A petabyte is equal to a little more than 1,000 terabytes and is enough space to store 250 million digital music files or 2 trillion telephone transaction records, said Tom Joyce, vice president of storage platforms marketing at EMC.

The new product, scheduled to ship in September, is designed for companies with the largest storage requirements in the world, such as banks, phone companies and airline reservation systems, Joyce said. Such businesses can use the Symmetrix DMX-3 system to replace multiple storage systems and save money, he said.

"It's a response to cost pressure on these companies," Joyce said. "The bar is higher, and budgets are not."

The average EMC customer grows the data it accumulates for storage each year by 60 percent, the company said.
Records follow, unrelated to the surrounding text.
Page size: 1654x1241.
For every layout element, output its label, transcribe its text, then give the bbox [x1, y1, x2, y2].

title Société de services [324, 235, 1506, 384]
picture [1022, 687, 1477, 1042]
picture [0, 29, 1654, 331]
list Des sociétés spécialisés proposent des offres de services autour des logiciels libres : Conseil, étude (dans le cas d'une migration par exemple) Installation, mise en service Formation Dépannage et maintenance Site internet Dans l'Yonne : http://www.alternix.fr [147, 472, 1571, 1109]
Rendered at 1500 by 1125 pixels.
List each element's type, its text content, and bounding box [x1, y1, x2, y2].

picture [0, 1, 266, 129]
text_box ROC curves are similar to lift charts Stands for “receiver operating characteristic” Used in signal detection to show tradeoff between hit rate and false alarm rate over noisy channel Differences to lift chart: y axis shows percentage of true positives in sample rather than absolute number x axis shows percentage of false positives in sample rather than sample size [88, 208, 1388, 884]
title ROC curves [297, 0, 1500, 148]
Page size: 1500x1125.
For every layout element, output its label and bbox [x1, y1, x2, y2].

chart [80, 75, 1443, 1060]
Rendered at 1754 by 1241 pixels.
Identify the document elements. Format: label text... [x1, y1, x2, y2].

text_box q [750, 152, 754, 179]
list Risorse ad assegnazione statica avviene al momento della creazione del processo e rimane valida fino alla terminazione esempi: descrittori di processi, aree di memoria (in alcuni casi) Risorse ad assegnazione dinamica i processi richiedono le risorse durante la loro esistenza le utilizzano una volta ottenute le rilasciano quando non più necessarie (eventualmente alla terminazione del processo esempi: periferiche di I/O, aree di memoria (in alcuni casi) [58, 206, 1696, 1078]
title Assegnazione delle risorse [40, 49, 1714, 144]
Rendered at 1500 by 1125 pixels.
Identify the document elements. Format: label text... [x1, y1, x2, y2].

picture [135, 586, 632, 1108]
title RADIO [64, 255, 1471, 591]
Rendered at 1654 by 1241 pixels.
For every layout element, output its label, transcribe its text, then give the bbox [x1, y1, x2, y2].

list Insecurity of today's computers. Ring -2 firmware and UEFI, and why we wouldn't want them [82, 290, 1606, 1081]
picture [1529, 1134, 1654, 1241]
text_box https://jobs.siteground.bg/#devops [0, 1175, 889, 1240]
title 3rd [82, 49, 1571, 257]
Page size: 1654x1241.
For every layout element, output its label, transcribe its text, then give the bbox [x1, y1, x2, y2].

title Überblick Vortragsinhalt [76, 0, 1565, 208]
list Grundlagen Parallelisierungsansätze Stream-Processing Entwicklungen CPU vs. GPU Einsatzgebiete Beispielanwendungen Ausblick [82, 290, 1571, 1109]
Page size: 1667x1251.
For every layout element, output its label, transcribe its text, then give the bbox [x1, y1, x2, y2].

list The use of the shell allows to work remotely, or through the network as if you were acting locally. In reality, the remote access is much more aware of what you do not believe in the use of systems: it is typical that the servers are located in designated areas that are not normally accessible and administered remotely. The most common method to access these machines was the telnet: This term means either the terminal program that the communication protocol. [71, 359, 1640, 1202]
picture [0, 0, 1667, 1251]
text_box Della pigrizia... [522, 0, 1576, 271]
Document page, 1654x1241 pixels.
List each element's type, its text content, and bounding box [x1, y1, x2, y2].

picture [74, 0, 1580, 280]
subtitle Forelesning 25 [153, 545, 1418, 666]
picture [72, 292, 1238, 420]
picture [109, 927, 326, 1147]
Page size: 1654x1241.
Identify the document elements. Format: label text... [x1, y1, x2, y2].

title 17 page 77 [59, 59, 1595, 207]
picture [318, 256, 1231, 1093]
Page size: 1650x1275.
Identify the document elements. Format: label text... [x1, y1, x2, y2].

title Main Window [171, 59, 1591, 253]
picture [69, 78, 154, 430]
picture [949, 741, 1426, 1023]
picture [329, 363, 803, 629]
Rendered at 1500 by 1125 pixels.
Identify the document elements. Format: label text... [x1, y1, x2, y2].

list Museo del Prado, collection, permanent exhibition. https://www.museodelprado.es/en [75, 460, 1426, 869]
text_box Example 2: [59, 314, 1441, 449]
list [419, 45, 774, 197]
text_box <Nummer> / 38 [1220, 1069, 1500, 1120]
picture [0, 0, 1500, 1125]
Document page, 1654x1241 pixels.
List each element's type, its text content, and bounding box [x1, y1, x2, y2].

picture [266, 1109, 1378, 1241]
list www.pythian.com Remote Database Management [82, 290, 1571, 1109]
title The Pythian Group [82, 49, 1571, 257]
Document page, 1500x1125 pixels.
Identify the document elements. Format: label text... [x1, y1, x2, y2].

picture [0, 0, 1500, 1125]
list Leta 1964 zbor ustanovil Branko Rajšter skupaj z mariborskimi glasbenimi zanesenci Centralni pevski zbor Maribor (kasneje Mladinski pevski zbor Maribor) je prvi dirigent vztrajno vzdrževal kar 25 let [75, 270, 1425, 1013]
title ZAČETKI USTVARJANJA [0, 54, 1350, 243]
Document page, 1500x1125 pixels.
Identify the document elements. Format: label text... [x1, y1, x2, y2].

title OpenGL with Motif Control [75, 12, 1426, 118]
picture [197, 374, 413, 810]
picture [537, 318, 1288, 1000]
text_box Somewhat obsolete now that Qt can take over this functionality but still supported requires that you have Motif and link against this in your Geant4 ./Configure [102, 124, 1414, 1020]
Joyce attributes the mounting data stockpile to government regulations, namely the Sarbanes-Oxley Act in the United States, which require companies to retain more records. Another factor is the falling price of disk storage and the advent of low-cost fiber channel disk drives, which will give companies the means to store and sort more data than ever.

EMC plans to incorporate fiber channel disk drives into the Symmetrix system. The product also sports twice as many computing processors as the previous generation and faster input-output connections, Joyce said.

EMC's DMX-3 products, including Symmetrix, start at $250,000. For the most advanced features and capacity, customers can expect to pay millions of dollars.

The company is also readying several new software programs. Each is designed to ease the task of migrating data from one storage system to another. The EMC Open Migrator/LM program, available this month, promises to migrate data from one storage machine to another with minimal disruption and works with machines made by major rivals, including IBM and Hitachi, the company said.

The Logical Data Migration Facility program, jointly developed and sold with Softek Storage Solutions, is designed specifically for migrating data from a mainframe computer to an EMC DMX-3 system. That program is available in September. EMC did not disclose pricing for either program.